Homegrown Macon filmmakers shooting micro-budget independent film

alopez@macon.comDecember 13, 2013 

Brett Felty, 20, lay in his hospital bed with an anxious, tortured look on his face.

“What does it mean to you to be diagnosed with bipolar disorder?” his doctor asked.

“I shake,” Felty responded. “If you know you’re a monster and you have the capacity to hurt people deeply, how do you let them in?”

A camera attached to a crane-like contraption maintained its focus on him. A microphone attached to a boom picked up his words.

After a long pause, he called to cut the scene.

Felty is directing and starring in his first feature film, “The Naked We.” He describes the plot as the story of two male artists dealing with complicated romantic relationships with other characters and themes of addiction and mental health. His co-star, Lei White, 20, is also his co-director. Both Felty and White wrote the film’s 110-page script.

Friday, the movie crew shot scenes at Coliseum Northside Hospital, which is standing in for a mental health facility in the film.

Bobby McCullough, the director of photography, operated both of the cameras in the hospital bed scene. Capturing sound, Johnny Davis operated the boom microphone and is scoring the film’s soundtrack.

Neither are being paid for their work.

“We’re not paying anybody,” Felty said.

Macon has been host to major film productions in the past few years, like Warner Brothers’ “42,” and DreamWorks Studio’s “Need for Speed,” but the community also is open to micro-budget independent films and homegrown filmmakers.

For the production of “The Naked We,” its Macon-based, 20-year-old filmmakers depended on donated locations and props as well as volunteer actors, extras and technicians to bring their story to life.

Sam Macfie, director of business and government relations for Coliseum Northside Hospital, worked to make a few patient and conference rooms available for the film.

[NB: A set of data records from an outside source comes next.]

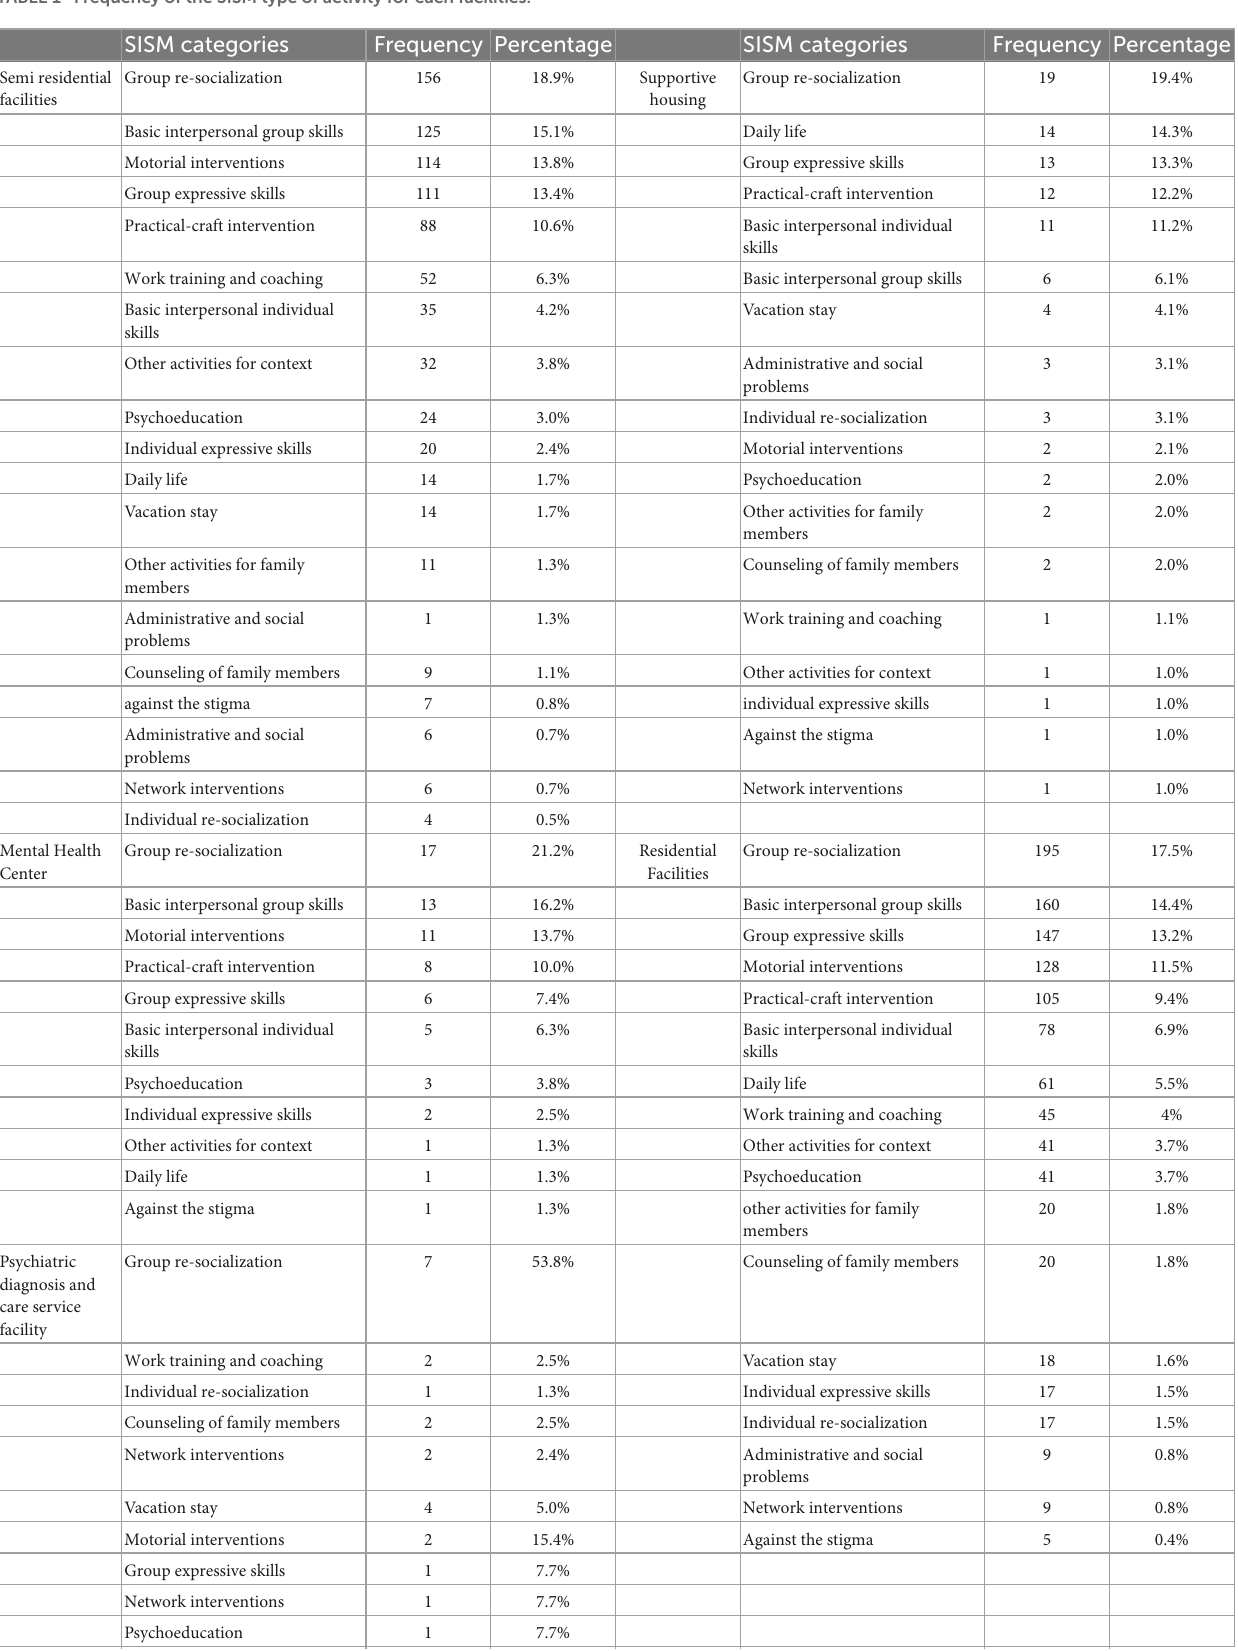
TABLE 1 Frequency of the SISM type of activity for each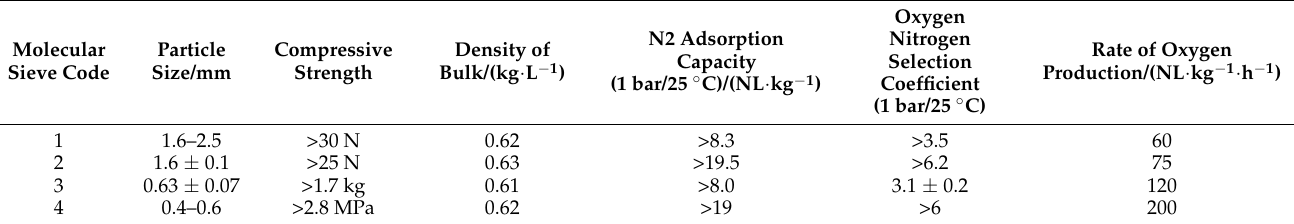
Table 2. Comparison of several commonly used molecular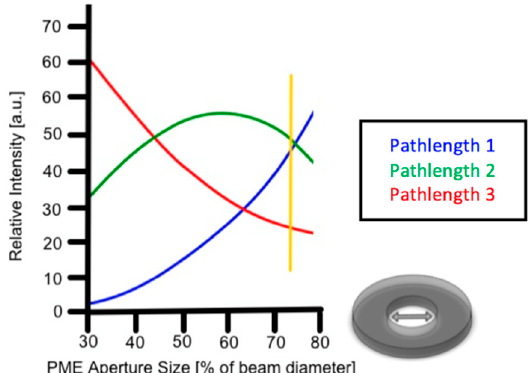
Figure 5. Monte Carlo simulation shows the relative intensity of each pathlength as a function of PME central aperture size (diameter; percent of beam diameter). The intensity of light in pathlength one increases monotonically with PME aperture size, and the intensity of light in Pathlength 3 decreases monotonically with PME aperture size. The intensity of light due to photons in Pathlength 2 increases and then decreases, with an infection point at a PME aperture size (diameter) of about 60% of the OCT beam diameter. The yellow vertical line corresponds to the angular distributions in Figure 4. Permission was granted by the publisher to reprint this figure from Gardner et al. with minor modifications [19].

“We want to be a film-friendly community,” Macfie said, referring to Macon.

He cited Middle Georgia’s convenient proximity to Atlanta, its variety of locations from downtown to rural settings, its architecture and the state’s generous tax credits for film productions as reasons for the city’s recent success in attracting filmmakers.

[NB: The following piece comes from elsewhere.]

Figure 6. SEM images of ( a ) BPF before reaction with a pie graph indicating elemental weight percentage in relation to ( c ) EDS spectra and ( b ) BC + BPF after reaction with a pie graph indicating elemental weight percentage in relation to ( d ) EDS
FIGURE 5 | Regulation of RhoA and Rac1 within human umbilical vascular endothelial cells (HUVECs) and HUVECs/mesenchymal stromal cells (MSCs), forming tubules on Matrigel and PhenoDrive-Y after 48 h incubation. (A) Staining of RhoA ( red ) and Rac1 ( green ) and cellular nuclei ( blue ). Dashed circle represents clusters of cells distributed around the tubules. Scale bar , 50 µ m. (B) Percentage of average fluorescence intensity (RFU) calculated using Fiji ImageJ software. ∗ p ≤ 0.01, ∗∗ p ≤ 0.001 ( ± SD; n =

Macfie also volunteers in fundraising, education and outreach for the Macon Film Festival board of directors. Although he doesn’t consider himself a filmmaker, he produced a documentary that screened at the 2012 festival telling the story of black golfers and caddies fighting against segregation at Bowden Golf Course in Macon.

Recently, Macfie was contacted by Terrell Sandefur, the festival’s president, about helping “The Naked We” with the hospital scene.

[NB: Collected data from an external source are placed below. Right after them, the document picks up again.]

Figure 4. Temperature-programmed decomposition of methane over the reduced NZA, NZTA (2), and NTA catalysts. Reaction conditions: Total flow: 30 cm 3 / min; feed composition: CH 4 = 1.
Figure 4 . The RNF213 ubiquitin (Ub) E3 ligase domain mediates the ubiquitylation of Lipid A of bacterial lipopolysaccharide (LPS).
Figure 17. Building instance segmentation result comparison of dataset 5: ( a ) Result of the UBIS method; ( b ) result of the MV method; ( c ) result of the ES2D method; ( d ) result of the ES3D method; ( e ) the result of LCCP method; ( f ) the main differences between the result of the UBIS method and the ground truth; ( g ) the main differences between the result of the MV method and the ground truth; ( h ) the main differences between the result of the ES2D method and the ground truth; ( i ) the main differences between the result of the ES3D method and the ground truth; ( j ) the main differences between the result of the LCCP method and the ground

“If I’m able to help, I want to be able to do it,” Macfie said.

Other local venues that have allowed the film to shoot include the Rookery, Grant’s Lounge, the Dannenberg Lofts and the SoChi Gallery, where dozens of extras and an Atlanta-based jazz band volunteered their time for a party scene.

“People are bending over backwards,” said Felty, who grew up in Macon and attended Central High School. “It’s really reaffirmed my faith and made me think differently of this community.”

“This town embraces film,” said Marc Childs, who is helping to produce “The Naked We.”

Childs said he jumped onboard as soon as he read Felty and White’s script.

“At its heart, it’s about vulnerability and the ways that human beings strain to connect with one another,” Felty said. “We wanted to create a movie that made people uncomfortable in a healthy kind of way. We wanted people to confront their fundamental ugliness, their humanity.”

Unlike other productions that shoot in Macon but disguise it as another city, “The Naked We” is set in Macon. Its characters “wax poetic” about what it means to live here, Felty said.

He said an important scene takes place in the middle of the road on Cherry Street, with the Cox Capitol Theatre marquee as a backdrop.

“I would absolutely say Macon is a character in this film,” Felty said, “and a really prominent one.”